TitleFine Tuning Lasso in an Adversarial Environment against Gradient Attacks
Publication TypeConference Paper
Year of Publication2017
AuthorsDitzler, G., Prater, A.
Conference Name2017 IEEE Symposium Series on Computational Intelligence (SSCI)
Date Publishednov
Keywordsadversarial component, adversarial data, adversarial environment, adversarial learning research, adversarial learning setting, Adversarial Machine Learning, Adversary Models, convex programming, Data analysis, data mining, data mining algorithms, data set testing, data testing, domain adaptation, domain adaption, feature extraction, feature selection, fine tuning lasso, fixed probability distribution, gradient attacks, Human Behavior, Input variables, known weaknesses, labeled training data, learning (artificial intelligence), Metrics, Optimization, pattern classification, probability, pubcrawl, resilience, Resiliency, robust classifier, Scalability, security of data, single convex optimization, source domain, supervised learning, Synthetic Data, Task Analysis, Testing, Toxicology, Training
Abstract

Machine learning and data mining algorithms typically assume that the training and testing data are sampled from the same fixed probability distribution; however, this violation is often violated in practice. The field of domain adaptation addresses the situation where this assumption of a fixed probability between the two domains is violated; however, the difference between the two domains (training/source and testing/target) may not be known a priori.

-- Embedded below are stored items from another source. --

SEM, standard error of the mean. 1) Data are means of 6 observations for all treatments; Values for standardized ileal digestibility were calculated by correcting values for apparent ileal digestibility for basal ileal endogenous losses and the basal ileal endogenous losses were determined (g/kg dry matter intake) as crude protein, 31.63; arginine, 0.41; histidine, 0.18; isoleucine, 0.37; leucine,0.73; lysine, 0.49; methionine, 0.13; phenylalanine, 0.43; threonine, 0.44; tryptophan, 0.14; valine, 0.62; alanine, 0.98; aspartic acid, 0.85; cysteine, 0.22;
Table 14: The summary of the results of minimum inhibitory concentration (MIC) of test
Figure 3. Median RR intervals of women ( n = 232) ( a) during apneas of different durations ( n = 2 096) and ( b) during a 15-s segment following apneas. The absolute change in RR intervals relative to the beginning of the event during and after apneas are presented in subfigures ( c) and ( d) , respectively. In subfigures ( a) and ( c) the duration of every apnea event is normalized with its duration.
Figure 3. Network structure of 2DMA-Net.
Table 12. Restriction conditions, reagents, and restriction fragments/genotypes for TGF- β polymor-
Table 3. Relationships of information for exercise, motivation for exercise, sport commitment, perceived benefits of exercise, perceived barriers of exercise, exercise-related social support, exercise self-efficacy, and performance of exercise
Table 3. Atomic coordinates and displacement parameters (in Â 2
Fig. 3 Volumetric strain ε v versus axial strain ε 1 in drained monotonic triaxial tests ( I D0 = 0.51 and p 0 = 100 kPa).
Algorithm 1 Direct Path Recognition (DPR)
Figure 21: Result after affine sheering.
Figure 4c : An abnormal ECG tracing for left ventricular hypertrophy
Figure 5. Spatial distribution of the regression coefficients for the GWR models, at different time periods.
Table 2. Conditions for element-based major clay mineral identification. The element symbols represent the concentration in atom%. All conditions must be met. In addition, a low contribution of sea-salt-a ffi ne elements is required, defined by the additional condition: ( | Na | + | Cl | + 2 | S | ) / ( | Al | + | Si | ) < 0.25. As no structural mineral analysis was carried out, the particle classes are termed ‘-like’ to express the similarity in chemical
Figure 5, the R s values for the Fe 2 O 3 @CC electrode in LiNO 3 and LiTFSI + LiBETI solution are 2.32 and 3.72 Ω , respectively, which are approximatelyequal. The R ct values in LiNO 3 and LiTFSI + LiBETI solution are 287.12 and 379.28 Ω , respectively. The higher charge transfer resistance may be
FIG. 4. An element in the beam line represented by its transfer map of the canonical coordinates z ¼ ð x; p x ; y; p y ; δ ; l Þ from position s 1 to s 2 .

There has been a recent thrust in addressing the problem of learning in the presence of an adversary, which we formulate as a problem of domain adaption to build a more robust classifier. This is because the overall security of classifiers and their preprocessing stages have been called into question with the recent findings of adversaries in a learning setting. Adversarial training (and testing) data pose a serious threat to scenarios where an attacker has the opportunity to ``poison'' the training or ``evade'' on the testing data set(s) in order to achieve something that is not in the best interest of the classifier. Recent work has begun to show the impact of adversarial data on several classifiers; however, the impact of the adversary on aspects related to preprocessing of data (i.e., dimensionality reduction or feature selection) has widely been ignored in the revamp of adversarial learning research. Furthermore, variable selection, which is a vital component to any data analysis, has been shown to be particularly susceptible under an attacker that has knowledge of the task. In this work, we explore avenues for learning resilient classification models in the adversarial learning setting by considering the effects of adversarial data and how to mitigate its effects through optimization. Our model forms a single convex optimization problem that uses the labeled training data from the source domain and known- weaknesses of the model for an adversarial component. We benchmark the proposed approach on synthetic data and show the trade-off between classification accuracy and skew-insensitive statistics.